Scheduling unit, be constituted to a plurality of instructions of scheduling, and these a plurality of instructions comprise lock instruction and a plurality of non-locking instruction, wherein one or more these non-locking instructions of scheduling before this lock instruction, and after this lock instruction, dispatch one or more these non-locking instructions;

Performance element, this comprises these a plurality of instructions of this non-locking instruction and this lock instruction to be constituted to execution;

Retirement unit is constituted to after executing this lock instruction, this lock instruction of retiring from office;

Write back the unit, be constituted to behind this lock instruction of resignation, implement the write back operations relevant with this lock instruction;

Wherein this processing unit is constituted to, and postpones the resignation of one or more non-locking instructions of dispatching this lock instruction after, up to relevant with this lock instruction write back operations after.

6. processing unit as claimed in claim 5, wherein this performance element is constituted to when carrying out this lock instruction, carries out the non-locking instruction of scheduling after reaching before this lock instruction.

7. processing unit as claimed in claim 5, wherein this processing unit is constituted to when handling this lock instruction, handles the one or more non-locking instruction of dispatching before this lock instruction.

8. processing unit as claimed in claim 5, wherein this performance element be constituted to when carrying out this lock instruction, do not consider this non-locking instruction the processing stage.
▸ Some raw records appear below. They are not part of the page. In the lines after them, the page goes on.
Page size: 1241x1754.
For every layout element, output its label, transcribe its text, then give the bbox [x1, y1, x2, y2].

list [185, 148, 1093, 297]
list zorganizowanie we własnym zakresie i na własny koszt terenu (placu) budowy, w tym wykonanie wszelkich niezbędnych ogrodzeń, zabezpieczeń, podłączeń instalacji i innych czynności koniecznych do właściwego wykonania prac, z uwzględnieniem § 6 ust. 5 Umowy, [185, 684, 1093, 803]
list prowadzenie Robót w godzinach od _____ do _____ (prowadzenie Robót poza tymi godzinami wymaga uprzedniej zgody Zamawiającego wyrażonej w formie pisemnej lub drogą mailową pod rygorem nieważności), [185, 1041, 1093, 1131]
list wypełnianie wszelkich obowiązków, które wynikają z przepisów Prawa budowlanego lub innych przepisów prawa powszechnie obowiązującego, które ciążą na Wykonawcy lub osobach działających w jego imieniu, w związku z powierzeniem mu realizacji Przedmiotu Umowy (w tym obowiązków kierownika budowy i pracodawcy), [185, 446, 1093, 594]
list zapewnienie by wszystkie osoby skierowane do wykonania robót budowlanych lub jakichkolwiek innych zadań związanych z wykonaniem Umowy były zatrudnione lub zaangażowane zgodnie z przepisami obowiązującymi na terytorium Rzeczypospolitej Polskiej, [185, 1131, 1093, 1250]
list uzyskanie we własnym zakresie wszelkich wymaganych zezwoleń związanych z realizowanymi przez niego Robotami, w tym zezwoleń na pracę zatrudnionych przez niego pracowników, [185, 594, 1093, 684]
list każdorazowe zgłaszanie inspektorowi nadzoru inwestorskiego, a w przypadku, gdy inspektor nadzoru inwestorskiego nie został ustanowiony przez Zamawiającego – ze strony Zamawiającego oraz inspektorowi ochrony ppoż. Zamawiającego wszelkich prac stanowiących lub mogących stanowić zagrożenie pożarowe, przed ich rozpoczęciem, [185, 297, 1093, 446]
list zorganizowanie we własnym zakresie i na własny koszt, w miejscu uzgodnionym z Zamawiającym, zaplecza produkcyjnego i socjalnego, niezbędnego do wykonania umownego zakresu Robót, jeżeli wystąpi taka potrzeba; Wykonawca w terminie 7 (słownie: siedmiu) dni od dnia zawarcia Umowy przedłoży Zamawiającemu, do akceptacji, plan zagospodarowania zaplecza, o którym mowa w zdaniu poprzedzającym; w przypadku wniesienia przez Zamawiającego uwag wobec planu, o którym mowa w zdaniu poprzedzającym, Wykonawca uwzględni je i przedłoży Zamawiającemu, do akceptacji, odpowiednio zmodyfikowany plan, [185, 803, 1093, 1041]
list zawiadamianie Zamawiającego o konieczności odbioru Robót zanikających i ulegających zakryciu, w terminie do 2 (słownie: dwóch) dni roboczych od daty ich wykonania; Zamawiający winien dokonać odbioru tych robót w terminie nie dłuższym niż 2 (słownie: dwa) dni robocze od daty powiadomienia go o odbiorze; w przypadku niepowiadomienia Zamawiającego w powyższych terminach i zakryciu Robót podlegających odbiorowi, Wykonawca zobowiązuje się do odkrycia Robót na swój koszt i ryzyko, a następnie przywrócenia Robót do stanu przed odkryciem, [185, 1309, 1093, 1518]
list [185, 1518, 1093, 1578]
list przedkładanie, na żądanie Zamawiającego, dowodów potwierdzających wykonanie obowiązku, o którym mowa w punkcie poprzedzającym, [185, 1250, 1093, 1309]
9. processing unit as claimed in claim 5, wherein during this lock instruction of execution, this processing unit is constituted to the exclusive ownership of obtaining by the cache line of this lock instruction institute access, and during this lock instruction of resignation, this processing unit is constituted to the exclusive ownership that comes into effect the cache line of before having obtained, wherein this processing unit be constituted to up to relevant with this lock instruction write back operations and finish till, keep the exclusive ownership of implementing this cache line always.

10. processing unit as claimed in claim 9, if wherein before the exclusive ownership of this processing unit enforcement by the cache line of lock instruction institute access, this entitlement has been released to other processing units in the computer system thereof, then this processing unit is constituted to and restarts to handle this lock instruction, wherein, after restarting to handle this lock instruction, this processing unit is constituted to the exclusive ownership of obtaining and coming into effect by the cache line of this lock instruction institute access during carrying out lock instruction.